For many of us, the new year comes with resolutions, and getting organized tends to be a popular one. Perhaps not so coincidently, January is also Get Organized Month. Whether your document clutter is in digital or paper form, organizing it so you can find what you need more easily saves time and frustration. But how long should you hold on to this information?
Here are some general guidelines for determining what to keep and what to discard.
Generally, the IRS has three years to request an audit, though that is not set in stone. (See the IRS guidelines here. State tax record guidelines vary by state.) For that reason, you may want to keep at least an electronic file of your final returns indefinitely. When it comes to saving and storing the documents supporting your returns, at least seven years is considered a good practice for straightforward returns. This would include W-2 and 1099 forms, as well as charitable donation receipts.
Bank and Credit Card Documents
In general, most ATM and credit card receipts can be thrown away as soon as they are reconciled to your monthly statement. The exceptions would be if they are needed for business or medical reimbursement reasons or to support tax deductions. Assuming you are like most people and can access old account statements online, if needed, or can request a hard copy from your bank or credit card company, keeping monthly statements for longer than a year is typically unnecessary.
Brokerage Statements and Confirmations
Quarterly brokerage statements should be kept until they can be reconciled with an annual summary. Confirmations of purchases of securities, however, need to be held until the security is sold. At that time, both the purchase and sales confirmations will be used to support either a capital gain or loss on your tax return. Once an investment position is closed out and reported to the IRS, it's considered a best practice to keep the documentation for seven years.
In general, you can get rid of a bill once your payment has cleared. However, if you can use it to support a deduction, such as utility bills for a home office, you'll want to hold on to it. Invoices related to larger purchases, such as a car or appliance, should be retained for as long as you own the item in case you need to file an insurance claim or your proof of purchase is required for a repair covered under a warranty.
Mortgages and Loans
Any mortgage or loan (such as student, auto, or personal) documentation should be kept at least until the loan is paid off and you've verified it has been updated on your credit report. After that, you may want to keep the actual document releasing you from the obligation permanently in case proof is needed that it was repaid in full.
There are some documents that should be safely filed away indefinitely.
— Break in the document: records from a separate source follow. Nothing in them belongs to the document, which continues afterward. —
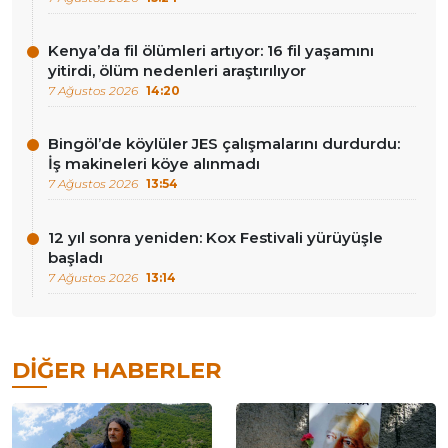
Kenya’da fil ölümleri artıyor: 16 fil yaşamını
yitirdi, ölüm nedenleri araştırılıyor
7 Ağustos 2026
14:20
Bingöl’de köylüler JES çalışmalarını durdurdu:
İş makineleri köye alınmadı
7 Ağustos 2026
13:54
12 yıl sonra yeniden: Kox Festivali yürüyüşle
başladı
7 Ağustos 2026
13:14
DIĞER HABERLER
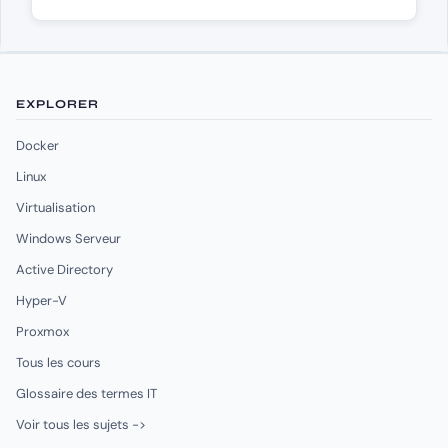
EXPLORER
Docker
Linux
Virtualisation
Windows Serveur
Active Directory
Hyper-V
Proxmox
Tous les cours
Glossaire des termes IT
Voir tous les sujets ->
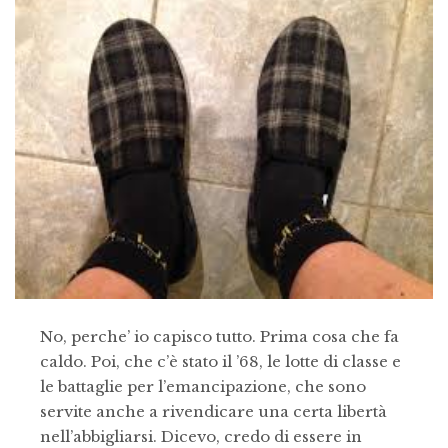
No, perche’ io capisco tutto. Prima cosa che fa
caldo. Poi, che c’è stato il ’68, le lotte di classe e
le battaglie per l’emancipazione, che sono
servite anche a rivendicare una certa libertà
nell’abbigliarsi. Dicevo, credo di essere in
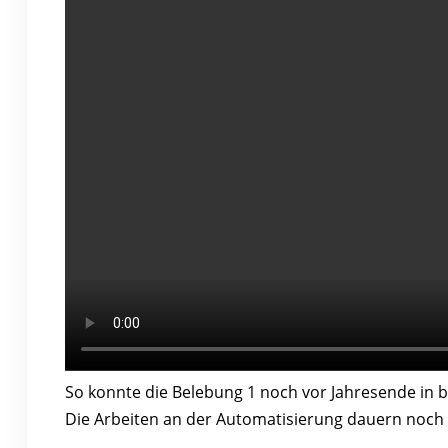
So konnte die Belebung 1 noch vor Jahresende in b
Die Arbeiten an der Automatisierung dauern noch w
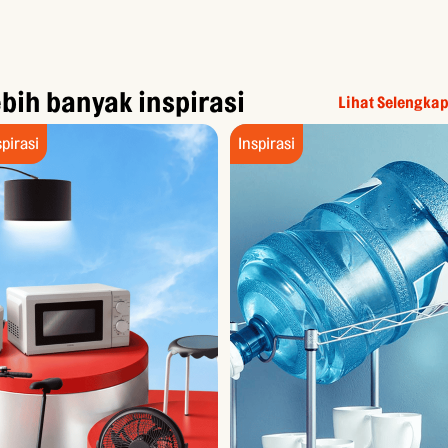
bih banyak inspirasi
Lihat Selengka
spirasi
Inspirasi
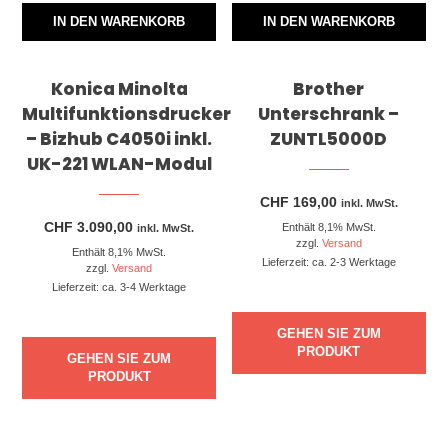
IN DEN WARENKORB
IN DEN WARENKORB
Konica Minolta
Brother
Multifunktionsdrucker
Unterschrank –
– Bizhub C4050i inkl.
ZUNTL5000D
UK-221 WLAN-Modul
CHF
169,00
inkl. MwSt.
CHF
3.090,00
Enthält 8,1% MwSt.
inkl. MwSt.
zzgl.
Versand
Enthält 8,1% MwSt.
Lieferzeit: ca. 2-3 Werktage
zzgl.
Versand
Lieferzeit: ca. 3-4 Werktage
GEHEN SIE ZUM
PRODUKT
GEHEN SIE ZUM
PRODUKT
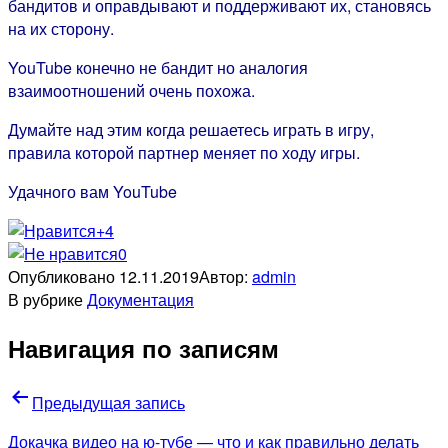
бандитов и оправдывают и поддерживают их, становясь
на их сторону.
YouTube конечно не бандит но аналогия
взаимоотношений очень похожа.
Думайте над этим когда решаетесь играть в игру,
правила которой партнер меняет по ходу игры.
Удачного вам YouTube
+4
0
Опубликовано
12.11.2019
Автор:
admin
В рубрике
Документация
Навигация по записям
Предыдущая запись
Докачка видео на ю-тубе — что и как правильно делать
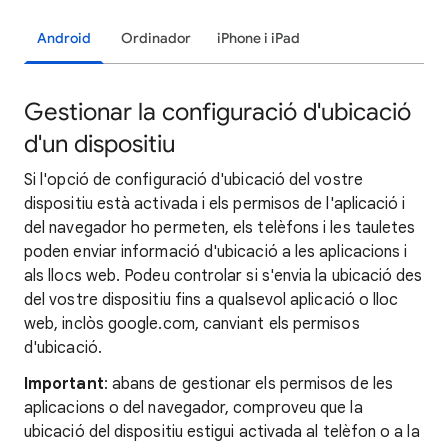
Android
Ordinador
iPhone i iPad
Gestionar la configuració d'ubicació
d'un dispositiu
Si l'opció de configuració d'ubicació del vostre
dispositiu està activada i els permisos de l'aplicació i
del navegador ho permeten, els telèfons i les tauletes
poden enviar informació d'ubicació a les aplicacions i
als llocs web. Podeu controlar si s'envia la ubicació des
del vostre dispositiu fins a qualsevol aplicació o lloc
web, inclòs google.com, canviant els permisos
d'ubicació.
Important
: abans de gestionar els permisos de les
aplicacions o del navegador, comproveu que la
ubicació del dispositiu estigui activada al telèfon o a la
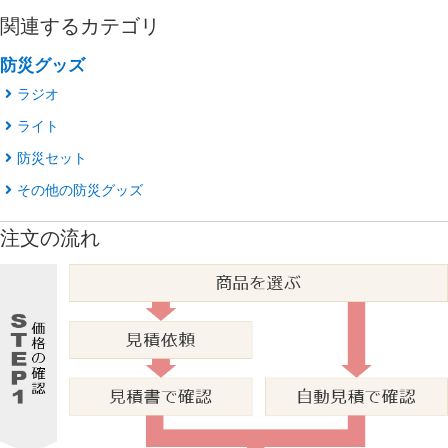
関連するカテゴリ
防災グッズ
ラジオ
ライト
防災セット
その他の防災グッズ
注文の流れ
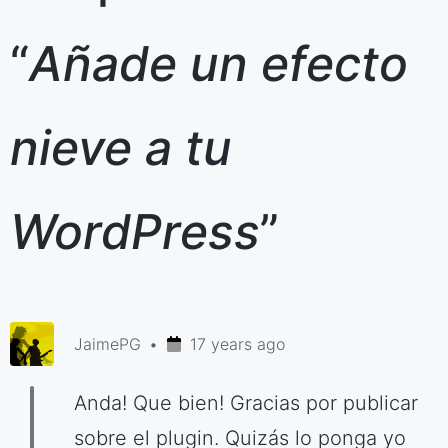
“
Añade un efecto
nieve a tu
WordPress
”
JaimePG
17 years ago
Anda! Que bien! Gracias por publicar
sobre el plugin. Quizás lo ponga yo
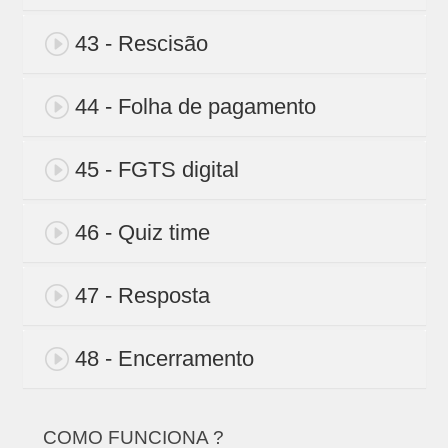
43 - Rescisão
44 - Folha de pagamento
45 - FGTS digital
46 - Quiz time
47 - Resposta
48 - Encerramento
COMO FUNCIONA ?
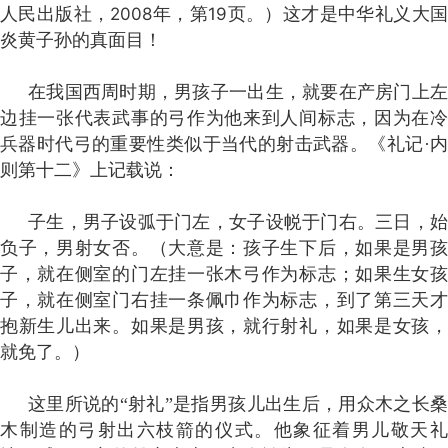
人民出版社，
2008
年，第
19
页。）这才是中华礼义大
炎黄子孙的真面目！
在我国西周时期，男孩子一出生，就要在产房门上左
边挂一张代表武事的弓作为他来到人间标志，因为在冷
兵器时代弓的重要性类似于当代的射击武器。《礼记·内
则第十二》上记载说：
子生，男子设弧于门左，女子设
帨
于门右。三日，
负子，男射女否。（大意是：孩子生下后，如果是男孩
子，就在侧室的门左挂一张木弓作为标志；如果生女孩
子，就在侧室门右挂一条佩巾作为标志，到了第三天才
抱新生儿出来。如果是男孩，就行射礼，如果是女孩，
就免了。）
这里所说的“射礼”是指男孩儿出生后，用众木之长桑
木制造的弓射出六枝箭的仪式。他象征着男儿敬天礼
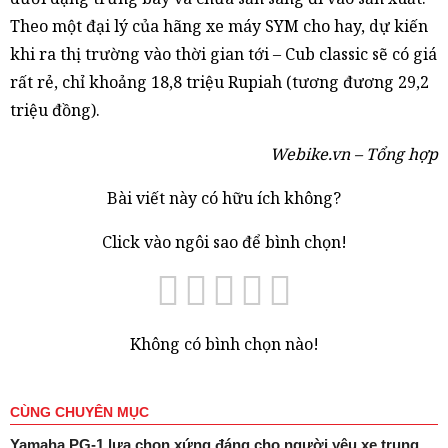
Theo một đại lý của hãng xe máy SYM cho hay, dự kiến
khi ra thị trường vào thời gian tới – Cub classic sẽ có giá
rất rẻ, chỉ khoảng 18,8 triệu Rupiah (tương đương 29,2
triệu đồng).
Webike.vn – Tổng hợp
Bài viết này có hữu ích không?
Click vào ngôi sao để bình chọn!
Không có bình chọn nào!
CÙNG CHUYÊN MỤC
Yamaha PG-1 lựa chọn xứng đáng cho người yêu xe trung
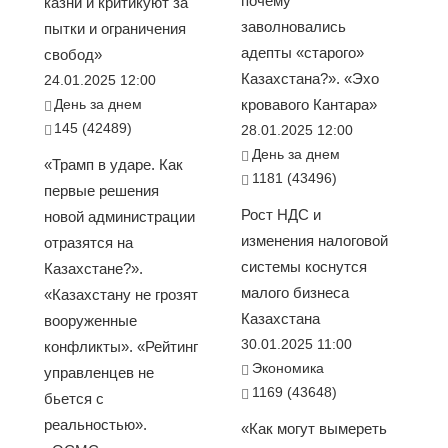
почему
казни и критикуют за
заволновались
пытки и ограничения
адепты «старого»
свобод»
Казахстана?». «Эхо
24.01.2025 12:00
День за днем
кровавого Кантара»
145 (42489)
28.01.2025 12:00
День за днем
«Трамп в ударе. Как
1181 (43496)
первые решения
Рост НДС и
новой администрации
изменения налоговой
отразятся на
системы коснутся
Казахстане?».
малого бизнеса
«Казахстану не грозят
Казахстана
вооруженные
30.01.2025 11:00
конфликты». «Рейтинг
Экономика
управленцев не
1169 (43648)
бьется с
реальностью».
«Как могут вымереть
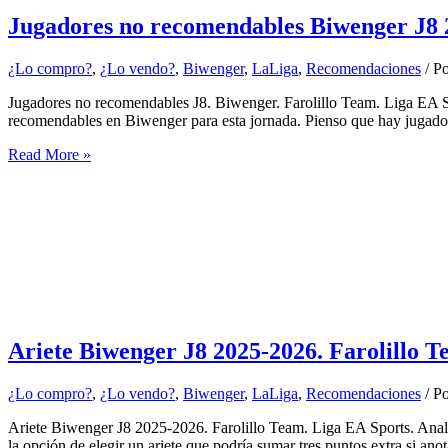
Jugadores no recomendables Biwenger J8 
¿Lo compro?
,
¿Lo vendo?
,
Biwenger
,
LaLiga
,
Recomendaciones
/ P
Jugadores no recomendables J8. Biwenger. Farolillo Team. Liga EA S
recomendables en Biwenger para esta jornada. Pienso que hay jugadore
Jugadores
Read More »
no
recomendables
Biwenger
J8
2025-
2026
Ariete Biwenger J8 2025-2026. Farolillo 
¿Lo compro?
,
¿Lo vendo?
,
Biwenger
,
LaLiga
,
Recomendaciones
/ P
Ariete Biwenger J8 2025-2026. Farolillo Team. Liga EA Sports. Ana
la opción de elegir un ariete que podría sumar tres puntos extra si ano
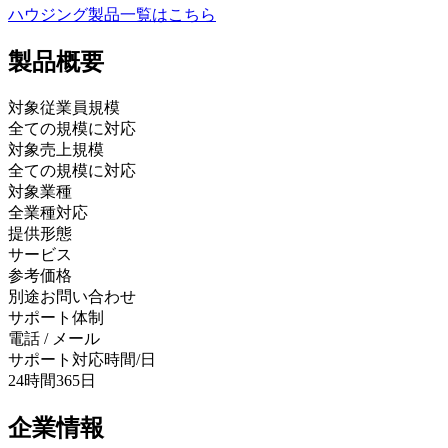
ハウジング製品
一覧はこちら
製品
概要
対象従業員規模
全ての規模に対応
対象売上規模
全ての規模に対応
対象業種
全業種対応
提供形態
サービス
参考価格
別途お問い合わせ
サポート体制
電話 / メール
サポート対応時間/日
24時間365日
企業情報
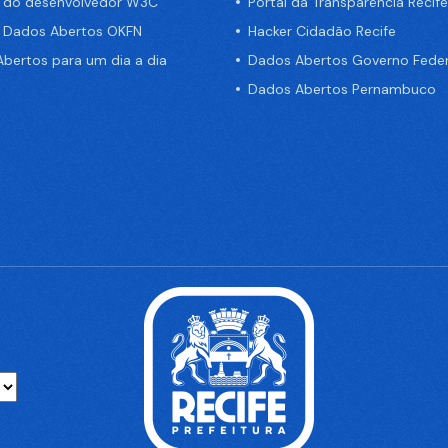
a do desenvolvedor W3C
Portal da Transparência Recife
e Dados Abertos OKFN
Hacker Cidadão Recife
bertos para um dia a dia
Dados Abertos Governo Feder
Dados Abertos Pernambuco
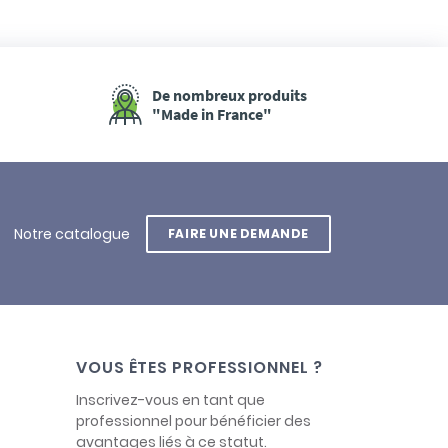
De nombreux produits
"Made in France"
Notre catalogue
FAIRE UNE DEMANDE
VOUS ÊTES PROFESSIONNEL ?
Inscrivez-vous en tant que
professionnel pour bénéficier des
avantages liés à ce statut.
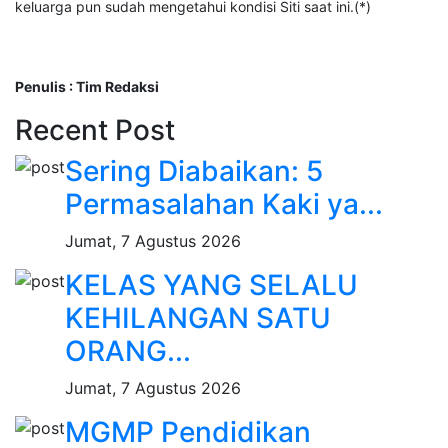
keluarga pun sudah mengetahui kondisi Siti saat ini.(*)
Penulis : Tim Redaksi
Recent Post
Sering Diabaikan: 5
Permasalahan Kaki ya...
Jumat, 7 Agustus 2026
KELAS YANG SELALU
KEHILANGAN SATU
ORANG...
Jumat, 7 Agustus 2026
MGMP Pendidikan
These include birth certificates, Social Security cards, marriage licenses, life insurance policies, legal filings, and current wills. Additionally, you may want to share copies of these important documents with the person who has your power of attorney or with your executor.
Protecting Your Information
Whether the documents you’re holding on to are digital or physical, ensure their safety. For physical documents, this means having a designated place, such as a fireproof lockbox or safe deposit box, for storage. Digital files should be backed up regularly, and it may be advisable to copy important, long-term files onto an external drive and store it with physical files.
Keeping your financial and personal documents organized and periodically purging and shredding or permanently erasing those you no longer need not only helps reduce the clutter—paper and electronic—it also can also remind you how far you've come financially and inspire you in setting future goals.